BEGIN Records to use

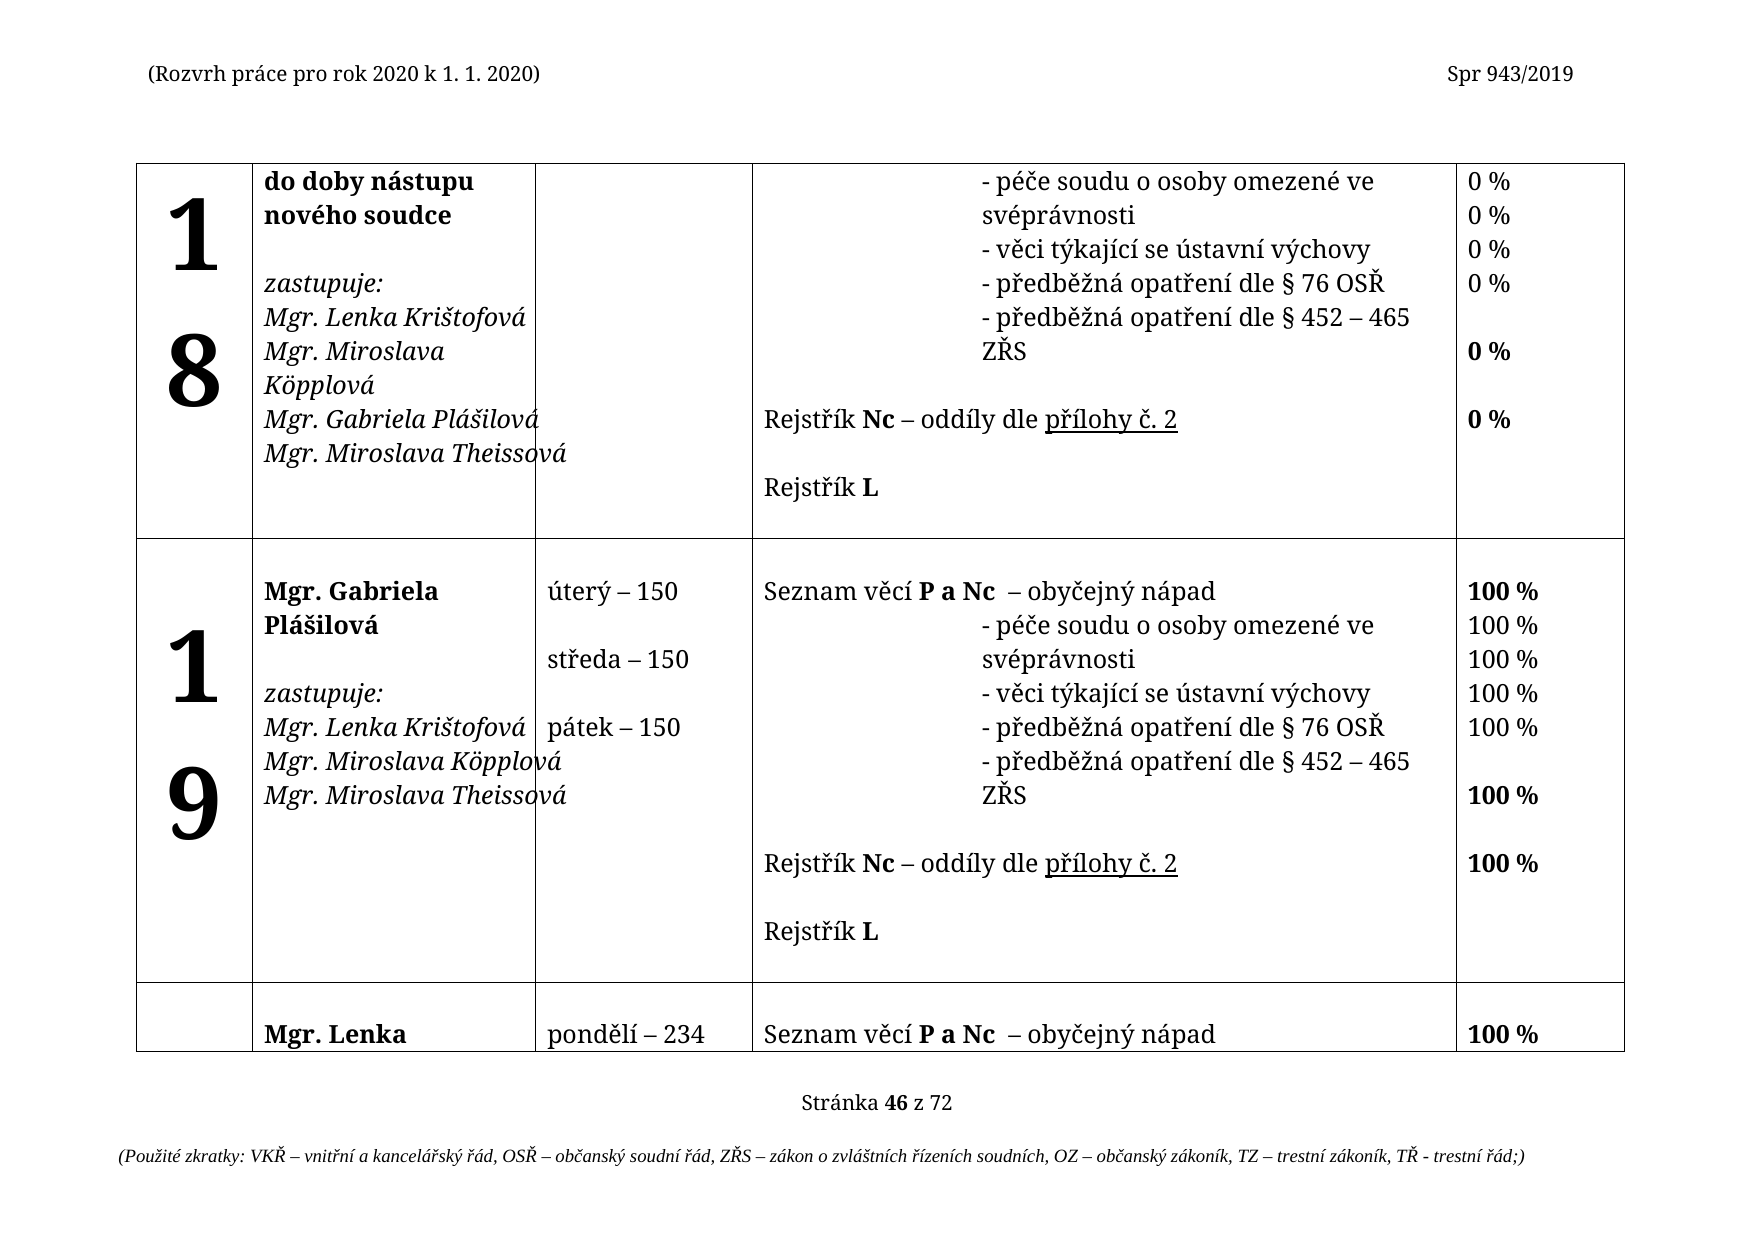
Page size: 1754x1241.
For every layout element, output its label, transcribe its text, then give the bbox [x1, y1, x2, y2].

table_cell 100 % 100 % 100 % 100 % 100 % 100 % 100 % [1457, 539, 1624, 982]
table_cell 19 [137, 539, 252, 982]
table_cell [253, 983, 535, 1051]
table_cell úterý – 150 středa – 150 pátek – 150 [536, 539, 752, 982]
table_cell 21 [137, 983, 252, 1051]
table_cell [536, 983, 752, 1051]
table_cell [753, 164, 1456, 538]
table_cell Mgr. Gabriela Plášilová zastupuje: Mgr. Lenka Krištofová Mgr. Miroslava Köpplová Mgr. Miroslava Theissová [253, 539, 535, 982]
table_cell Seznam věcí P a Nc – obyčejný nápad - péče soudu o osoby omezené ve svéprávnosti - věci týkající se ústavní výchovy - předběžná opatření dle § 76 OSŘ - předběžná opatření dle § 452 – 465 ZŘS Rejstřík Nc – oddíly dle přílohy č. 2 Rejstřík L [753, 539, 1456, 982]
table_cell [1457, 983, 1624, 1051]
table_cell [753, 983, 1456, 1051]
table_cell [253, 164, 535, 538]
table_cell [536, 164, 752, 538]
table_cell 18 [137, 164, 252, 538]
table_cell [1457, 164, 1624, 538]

END Records to use
BEGIN Records to use

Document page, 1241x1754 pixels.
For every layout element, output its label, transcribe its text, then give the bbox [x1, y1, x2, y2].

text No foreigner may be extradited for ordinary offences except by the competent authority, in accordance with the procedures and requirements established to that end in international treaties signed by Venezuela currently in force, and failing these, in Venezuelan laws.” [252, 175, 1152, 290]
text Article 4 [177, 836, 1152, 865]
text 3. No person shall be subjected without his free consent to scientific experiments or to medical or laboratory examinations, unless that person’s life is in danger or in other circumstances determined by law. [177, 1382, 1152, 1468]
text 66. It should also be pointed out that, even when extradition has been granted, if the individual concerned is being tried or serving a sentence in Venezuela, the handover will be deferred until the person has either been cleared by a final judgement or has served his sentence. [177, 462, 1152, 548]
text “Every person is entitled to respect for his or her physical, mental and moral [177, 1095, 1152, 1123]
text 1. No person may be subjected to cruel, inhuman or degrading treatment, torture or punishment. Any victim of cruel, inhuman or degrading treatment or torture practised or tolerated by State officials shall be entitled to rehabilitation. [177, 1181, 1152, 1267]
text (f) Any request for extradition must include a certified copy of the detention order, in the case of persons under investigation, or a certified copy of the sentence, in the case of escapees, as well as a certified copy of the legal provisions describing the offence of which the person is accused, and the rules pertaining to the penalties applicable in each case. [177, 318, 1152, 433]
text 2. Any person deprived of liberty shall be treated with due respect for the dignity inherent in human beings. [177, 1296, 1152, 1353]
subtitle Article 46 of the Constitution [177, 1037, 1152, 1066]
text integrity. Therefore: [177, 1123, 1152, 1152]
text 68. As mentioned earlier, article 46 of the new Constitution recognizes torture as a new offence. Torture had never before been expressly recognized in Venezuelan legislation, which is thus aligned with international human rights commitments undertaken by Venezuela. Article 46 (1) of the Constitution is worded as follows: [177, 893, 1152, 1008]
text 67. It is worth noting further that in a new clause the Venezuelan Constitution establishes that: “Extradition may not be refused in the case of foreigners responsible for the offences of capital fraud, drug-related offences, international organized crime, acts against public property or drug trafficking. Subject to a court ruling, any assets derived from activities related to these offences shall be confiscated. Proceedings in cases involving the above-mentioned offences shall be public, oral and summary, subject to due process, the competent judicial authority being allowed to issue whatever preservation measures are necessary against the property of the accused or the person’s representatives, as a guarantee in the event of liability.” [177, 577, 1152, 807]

END Records to use
BEGIN Records to use

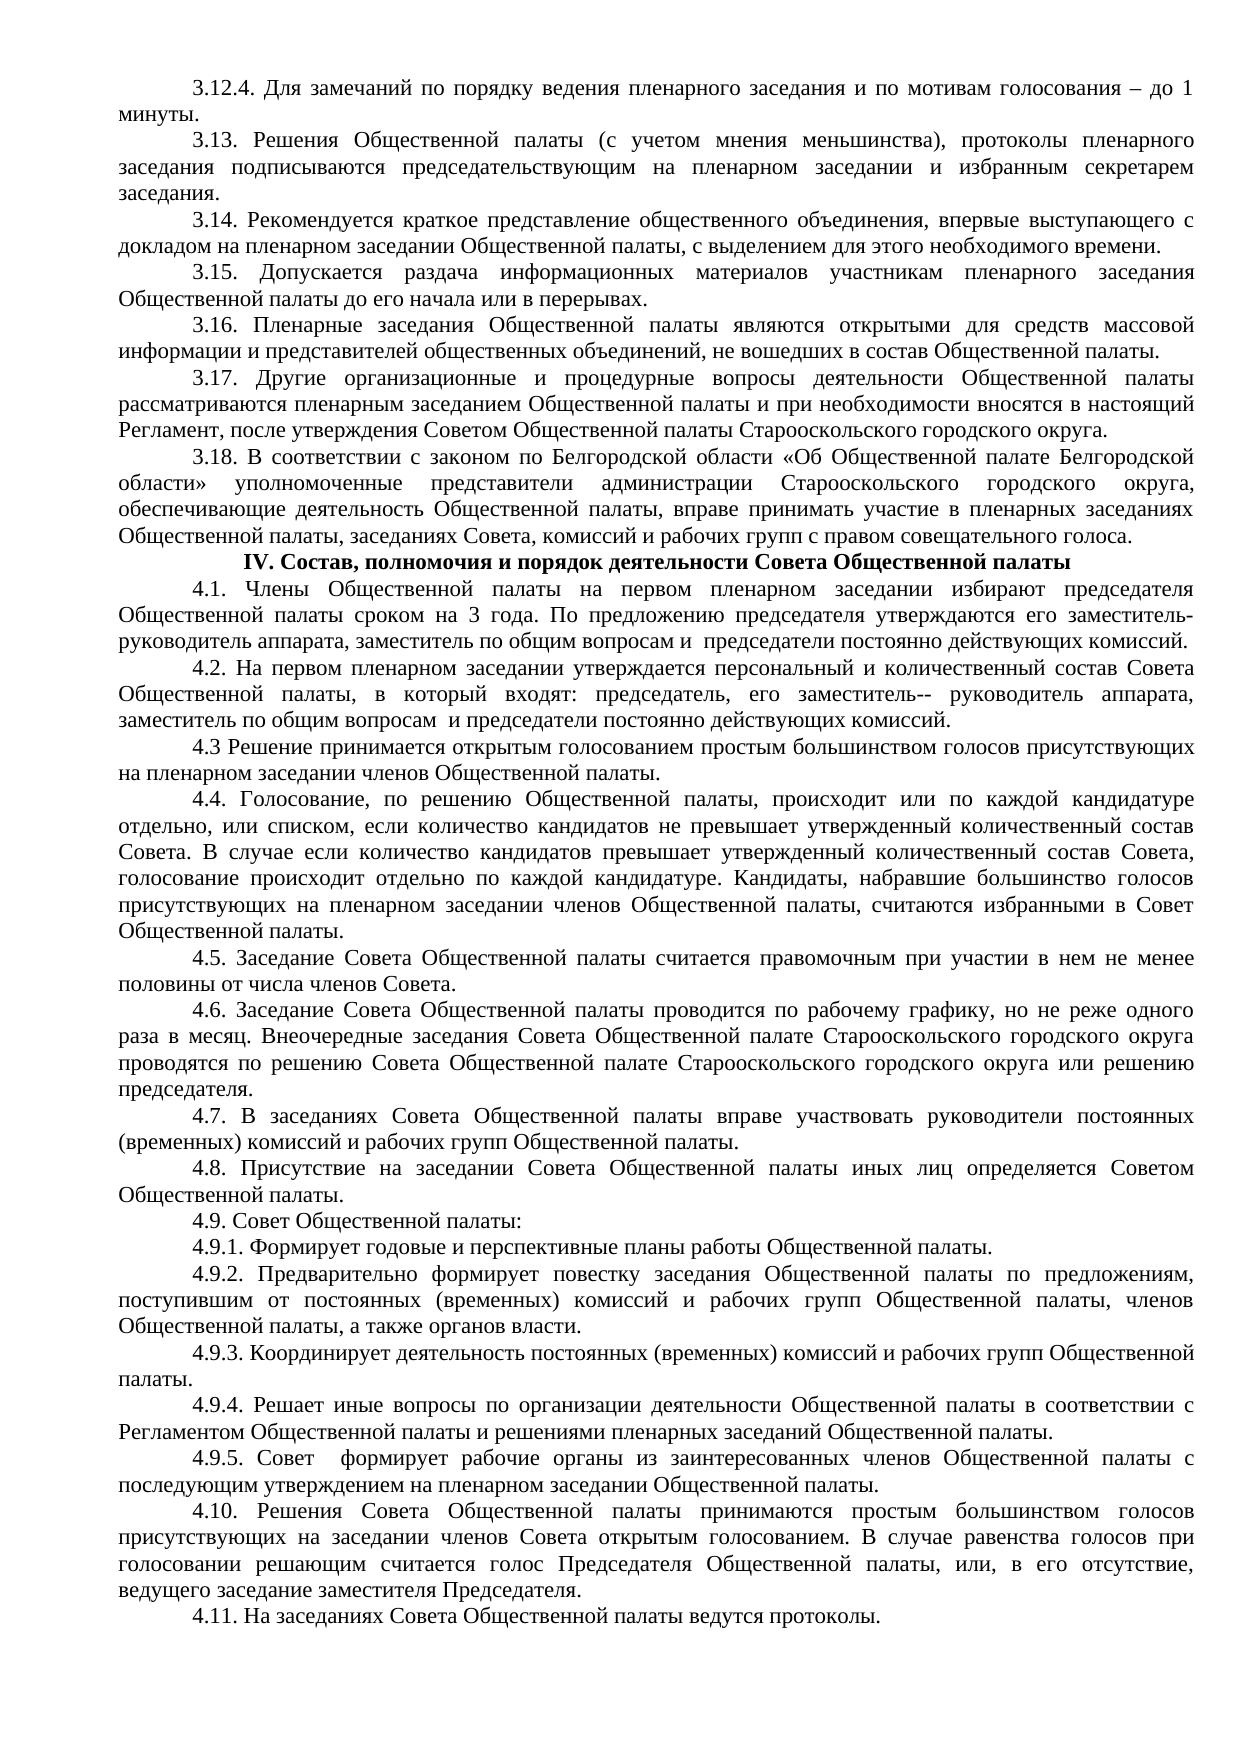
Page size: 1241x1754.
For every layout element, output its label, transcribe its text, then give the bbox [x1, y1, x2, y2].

END Records to use

▸ To-do item: Reproduce exactly the lines of the records above from the one with "table_cell [753, 164, 1456, 538]" to the one with "table_cell [1457, 164, 1624, 538]", both included, and leave out everything else.

▸ Solution to this problem:
table_cell [753, 164, 1456, 538]
table_cell Mgr. Gabriela Plášilová zastupuje: Mgr. Lenka Krištofová Mgr. Miroslava Köpplová Mgr. Miroslava Theissová [253, 539, 535, 982]
table_cell Seznam věcí P a Nc – obyčejný nápad - péče soudu o osoby omezené ve svéprávnosti - věci týkající se ústavní výchovy - předběžná opatření dle § 76 OSŘ - předběžná opatření dle § 452 – 465 ZŘS Rejstřík Nc – oddíly dle přílohy č. 2 Rejstřík L [753, 539, 1456, 982]
table_cell [1457, 983, 1624, 1051]
table_cell [753, 983, 1456, 1051]
table_cell [253, 164, 535, 538]
table_cell [536, 164, 752, 538]
table_cell 18 [137, 164, 252, 538]
table_cell [1457, 164, 1624, 538]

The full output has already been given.